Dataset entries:

· · · ·

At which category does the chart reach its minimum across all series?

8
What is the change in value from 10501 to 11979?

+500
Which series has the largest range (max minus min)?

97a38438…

· · · ·

* [EXERCISE DIRECTIONS] Change every "series" in the entries above to "line" and keep all other text the same.

* [TASK RESULT]
At which category does the chart reach its minimum across all line?

8
What is the change in value from 10501 to 11979?

+500
Which line has the largest range (max minus min)?

97a38438…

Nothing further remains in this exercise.